↓

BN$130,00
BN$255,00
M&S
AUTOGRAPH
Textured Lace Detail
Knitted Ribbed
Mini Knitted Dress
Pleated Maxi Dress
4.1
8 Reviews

↑

» **Task description**
Reproduce all of the entries word for word.

» **Completed task**
BN$130,00
BN$255,00
M&S
AUTOGRAPH
Textured Lace Detail
Knitted Ribbed
Mini Knitted Dress
Pleated Maxi Dress
4.1
8 Reviews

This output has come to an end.